Text excerpt ▸
+++

[CMake] Bug? Broken header files in Visual C++ 2008 project

Alexander Neundorf a.neundorf-work at gmx.net
Wed Sep 3 17:45:56 EDT 2008


On Wednesday 03 September 2008, Andreas Pakulat wrote:
> On 03.09.08 17:52:02, Alexander Neundorf wrote:
> > On Thursday 28 August 2008, Andreas Pakulat wrote:
> > > On 28.08.08 10:16:48, BRM wrote:
> >
> > ...
> >
> > > IMHO the approach to regenerate project description files for an IDE
> > > from a buildsystem tool is simply broken.
> >
> > Well, it has to. Otherwise the project file become wrong. That's not a
> > big problem for the makefile-based project generators (KDevelop, Eclipse,
> > CodeBlocks), but a real one for XCode and MSVC.
>
> Yeah, I guess I'm really just too used to proper IDE's that don't
> re-invent the wheel and separate buildsystem from project config
> properly.

Uh-oh, "proper".
I guess basically each developer of an IDE is convinced that "his" IDE does it 
the "proper" way ;-)
(you know there is also one thing in kdev4 which I wouldn't call "proper")

> > > KDevelop3 doesn't need that information at all, or rather it completely
> > > ignores the CMake files anyway.
> >
> > Which files do you mean with "the CMake files" ?
>
> Everything related to CMake, i.e. CMakeLists.txt, the stuff in the
> builddir and so on.

Ah, yes.
What would be cool would be if I could force kdevelop to reread its project 
files (... after they have been regenerated by cmake).
Is this possible maybe via DCOP ?

> > > The generator for KDevelop3 projects in CMake is ok if you want to get
> > > an initial project status, but after that you shouldn't use it anymore.
> >
> > Why ?
>
> Because it overwrites project settings that you have in the .kdevelop
> file. 

Hmm, I didn't change a lot in it since a long time, but it should (since more 
or less the beginning) not overwrite settings, which means, it should only 
overwrite the following tags:
<projectdirectory>
<projectmanagement>
<absoluteprojectpath>
<filelistdirectory>
<buildtool>
<builddir>

All other tags should be copied as they are (on disk at cmake time) into the 
new project file.
(initially, when no project file exists yet, of course a complete one is 
written).

It would be nice if you could give more details on this.

+++

Information supplied ▸
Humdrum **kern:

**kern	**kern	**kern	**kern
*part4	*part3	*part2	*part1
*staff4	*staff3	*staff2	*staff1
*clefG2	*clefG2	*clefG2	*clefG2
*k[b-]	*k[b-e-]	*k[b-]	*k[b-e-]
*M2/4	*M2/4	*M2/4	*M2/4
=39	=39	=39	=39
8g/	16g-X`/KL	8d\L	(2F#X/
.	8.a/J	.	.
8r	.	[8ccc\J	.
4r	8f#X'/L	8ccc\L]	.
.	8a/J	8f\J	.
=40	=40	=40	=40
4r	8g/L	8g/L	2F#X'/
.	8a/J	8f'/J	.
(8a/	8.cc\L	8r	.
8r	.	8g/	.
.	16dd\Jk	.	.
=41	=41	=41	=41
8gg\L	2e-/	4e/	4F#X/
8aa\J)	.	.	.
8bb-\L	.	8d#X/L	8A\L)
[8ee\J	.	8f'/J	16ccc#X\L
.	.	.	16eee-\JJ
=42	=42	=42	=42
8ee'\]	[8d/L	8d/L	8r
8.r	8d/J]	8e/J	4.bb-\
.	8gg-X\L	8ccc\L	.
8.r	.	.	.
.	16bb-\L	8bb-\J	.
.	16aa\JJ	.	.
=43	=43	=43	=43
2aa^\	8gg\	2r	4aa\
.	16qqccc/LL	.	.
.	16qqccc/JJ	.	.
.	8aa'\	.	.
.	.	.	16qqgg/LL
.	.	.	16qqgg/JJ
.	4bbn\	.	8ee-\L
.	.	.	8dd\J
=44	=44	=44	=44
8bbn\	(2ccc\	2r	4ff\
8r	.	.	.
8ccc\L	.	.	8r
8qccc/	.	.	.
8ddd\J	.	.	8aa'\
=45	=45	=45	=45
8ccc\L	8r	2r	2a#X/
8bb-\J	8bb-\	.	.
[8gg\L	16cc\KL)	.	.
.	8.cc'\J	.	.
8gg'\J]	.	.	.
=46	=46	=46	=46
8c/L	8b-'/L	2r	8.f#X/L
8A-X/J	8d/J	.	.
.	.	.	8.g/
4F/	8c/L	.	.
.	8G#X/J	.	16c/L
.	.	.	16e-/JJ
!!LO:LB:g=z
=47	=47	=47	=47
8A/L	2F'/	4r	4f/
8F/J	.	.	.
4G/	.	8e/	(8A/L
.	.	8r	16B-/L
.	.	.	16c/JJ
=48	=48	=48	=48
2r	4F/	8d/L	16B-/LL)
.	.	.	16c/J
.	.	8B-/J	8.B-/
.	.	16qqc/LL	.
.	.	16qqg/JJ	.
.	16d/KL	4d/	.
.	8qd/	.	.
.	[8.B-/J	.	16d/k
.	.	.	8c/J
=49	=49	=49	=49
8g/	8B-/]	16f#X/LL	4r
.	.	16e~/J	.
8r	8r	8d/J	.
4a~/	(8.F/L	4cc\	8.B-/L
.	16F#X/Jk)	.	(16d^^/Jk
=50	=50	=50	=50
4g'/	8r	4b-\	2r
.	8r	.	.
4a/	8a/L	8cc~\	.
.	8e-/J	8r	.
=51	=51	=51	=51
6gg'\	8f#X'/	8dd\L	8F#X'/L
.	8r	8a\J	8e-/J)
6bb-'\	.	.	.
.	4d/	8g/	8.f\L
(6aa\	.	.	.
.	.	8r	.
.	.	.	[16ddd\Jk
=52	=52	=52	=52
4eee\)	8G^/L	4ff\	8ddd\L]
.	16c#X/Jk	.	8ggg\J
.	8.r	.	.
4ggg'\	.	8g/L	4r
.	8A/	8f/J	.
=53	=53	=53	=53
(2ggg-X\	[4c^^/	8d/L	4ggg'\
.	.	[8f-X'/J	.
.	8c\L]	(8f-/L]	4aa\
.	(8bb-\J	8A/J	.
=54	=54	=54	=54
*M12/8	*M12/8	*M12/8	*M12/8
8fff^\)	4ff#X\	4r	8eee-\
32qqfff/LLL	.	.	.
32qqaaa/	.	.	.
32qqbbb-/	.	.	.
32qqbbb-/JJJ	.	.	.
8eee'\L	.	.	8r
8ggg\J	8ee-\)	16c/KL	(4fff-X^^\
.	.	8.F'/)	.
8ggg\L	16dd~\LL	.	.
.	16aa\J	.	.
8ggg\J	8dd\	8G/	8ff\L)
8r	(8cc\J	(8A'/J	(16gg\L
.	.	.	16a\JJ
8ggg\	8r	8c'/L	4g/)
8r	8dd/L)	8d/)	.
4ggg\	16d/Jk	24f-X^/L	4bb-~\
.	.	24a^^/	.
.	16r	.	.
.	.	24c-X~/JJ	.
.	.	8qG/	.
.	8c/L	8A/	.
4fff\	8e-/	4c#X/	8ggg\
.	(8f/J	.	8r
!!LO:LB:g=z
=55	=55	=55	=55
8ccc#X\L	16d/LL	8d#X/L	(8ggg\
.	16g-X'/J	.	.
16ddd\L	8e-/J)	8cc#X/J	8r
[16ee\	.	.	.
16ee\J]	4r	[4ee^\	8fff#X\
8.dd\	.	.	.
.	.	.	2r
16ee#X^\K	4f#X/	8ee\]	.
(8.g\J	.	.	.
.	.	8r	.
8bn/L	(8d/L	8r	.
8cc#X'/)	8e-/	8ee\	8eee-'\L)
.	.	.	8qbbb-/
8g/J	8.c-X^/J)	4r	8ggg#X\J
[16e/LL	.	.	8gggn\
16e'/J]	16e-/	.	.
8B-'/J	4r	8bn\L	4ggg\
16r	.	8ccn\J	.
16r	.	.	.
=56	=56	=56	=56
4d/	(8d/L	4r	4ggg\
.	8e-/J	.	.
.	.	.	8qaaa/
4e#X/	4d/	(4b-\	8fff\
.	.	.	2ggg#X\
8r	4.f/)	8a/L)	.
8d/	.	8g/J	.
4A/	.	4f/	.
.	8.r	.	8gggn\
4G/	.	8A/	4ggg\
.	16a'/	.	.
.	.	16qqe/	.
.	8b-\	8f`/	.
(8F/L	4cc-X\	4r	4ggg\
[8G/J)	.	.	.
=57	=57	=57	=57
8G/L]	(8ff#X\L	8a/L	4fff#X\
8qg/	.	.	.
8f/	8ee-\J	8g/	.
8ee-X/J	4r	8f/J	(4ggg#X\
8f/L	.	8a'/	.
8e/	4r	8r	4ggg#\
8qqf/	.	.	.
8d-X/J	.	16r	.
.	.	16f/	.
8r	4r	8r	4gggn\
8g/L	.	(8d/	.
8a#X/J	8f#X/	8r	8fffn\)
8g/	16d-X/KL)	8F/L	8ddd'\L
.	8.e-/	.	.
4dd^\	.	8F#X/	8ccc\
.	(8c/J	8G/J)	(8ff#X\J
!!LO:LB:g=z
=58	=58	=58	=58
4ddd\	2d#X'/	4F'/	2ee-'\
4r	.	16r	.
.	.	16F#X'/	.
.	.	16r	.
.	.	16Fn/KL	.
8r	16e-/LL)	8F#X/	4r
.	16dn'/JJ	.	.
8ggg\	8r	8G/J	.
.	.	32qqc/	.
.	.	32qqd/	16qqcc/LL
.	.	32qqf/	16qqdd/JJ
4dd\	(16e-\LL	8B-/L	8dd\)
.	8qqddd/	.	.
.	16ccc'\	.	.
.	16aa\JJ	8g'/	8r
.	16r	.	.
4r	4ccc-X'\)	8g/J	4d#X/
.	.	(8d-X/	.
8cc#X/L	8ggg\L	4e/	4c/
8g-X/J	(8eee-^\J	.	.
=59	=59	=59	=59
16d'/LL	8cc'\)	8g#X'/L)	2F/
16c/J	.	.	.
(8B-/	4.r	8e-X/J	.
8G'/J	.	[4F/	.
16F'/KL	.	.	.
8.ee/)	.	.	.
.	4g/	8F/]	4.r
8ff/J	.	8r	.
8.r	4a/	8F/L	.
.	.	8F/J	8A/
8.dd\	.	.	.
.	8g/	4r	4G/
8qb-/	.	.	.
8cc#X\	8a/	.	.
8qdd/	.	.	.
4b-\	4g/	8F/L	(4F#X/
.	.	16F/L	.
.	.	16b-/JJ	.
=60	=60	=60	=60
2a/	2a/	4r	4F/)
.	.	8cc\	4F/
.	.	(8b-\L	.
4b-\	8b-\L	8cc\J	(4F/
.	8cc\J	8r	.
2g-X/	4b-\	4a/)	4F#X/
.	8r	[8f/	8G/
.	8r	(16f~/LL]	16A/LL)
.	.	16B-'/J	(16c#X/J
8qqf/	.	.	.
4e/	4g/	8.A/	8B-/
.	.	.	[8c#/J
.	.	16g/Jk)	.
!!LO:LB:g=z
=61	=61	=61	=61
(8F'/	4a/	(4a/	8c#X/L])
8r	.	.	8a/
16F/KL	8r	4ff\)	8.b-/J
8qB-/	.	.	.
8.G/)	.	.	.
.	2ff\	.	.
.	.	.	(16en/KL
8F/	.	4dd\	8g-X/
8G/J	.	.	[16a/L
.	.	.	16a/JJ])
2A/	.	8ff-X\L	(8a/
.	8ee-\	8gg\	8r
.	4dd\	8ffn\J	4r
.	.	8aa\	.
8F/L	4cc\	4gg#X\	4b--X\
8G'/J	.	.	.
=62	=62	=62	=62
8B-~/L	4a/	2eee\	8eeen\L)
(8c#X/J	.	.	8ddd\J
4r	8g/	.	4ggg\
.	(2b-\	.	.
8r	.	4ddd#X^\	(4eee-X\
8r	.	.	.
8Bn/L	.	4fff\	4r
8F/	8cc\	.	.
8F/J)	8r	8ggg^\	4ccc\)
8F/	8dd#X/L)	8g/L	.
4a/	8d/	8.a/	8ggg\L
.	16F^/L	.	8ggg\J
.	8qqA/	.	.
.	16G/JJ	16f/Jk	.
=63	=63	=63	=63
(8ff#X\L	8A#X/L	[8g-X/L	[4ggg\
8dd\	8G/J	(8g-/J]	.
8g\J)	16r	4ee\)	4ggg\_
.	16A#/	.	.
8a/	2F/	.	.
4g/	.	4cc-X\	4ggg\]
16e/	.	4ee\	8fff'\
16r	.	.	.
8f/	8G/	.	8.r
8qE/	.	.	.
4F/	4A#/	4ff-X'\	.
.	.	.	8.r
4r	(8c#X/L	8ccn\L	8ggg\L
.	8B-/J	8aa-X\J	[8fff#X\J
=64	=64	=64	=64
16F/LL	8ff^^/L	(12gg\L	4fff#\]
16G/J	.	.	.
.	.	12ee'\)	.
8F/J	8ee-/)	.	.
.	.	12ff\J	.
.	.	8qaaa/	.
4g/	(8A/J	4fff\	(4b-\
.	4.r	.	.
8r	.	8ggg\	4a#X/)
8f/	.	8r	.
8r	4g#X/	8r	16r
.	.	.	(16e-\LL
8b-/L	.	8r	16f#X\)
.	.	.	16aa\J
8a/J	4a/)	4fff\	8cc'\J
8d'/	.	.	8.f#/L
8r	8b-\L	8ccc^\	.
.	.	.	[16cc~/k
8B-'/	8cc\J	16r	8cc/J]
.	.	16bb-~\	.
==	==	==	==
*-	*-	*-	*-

+++

What the exercise asks ▸
Answer these questions about the CMake mailing-list post:
(a) According to Alexander Neundorf, for which two project generators is regenerating project files a real problem?
(b) Through what mechanism does he ask whether KDevelop could be made to reread its project files?
(c) What does he say is written when no project file exists yet?

Solved problem ▸
(a) XCode and MSVC.
(b) DCOP.
(c) A complete project file.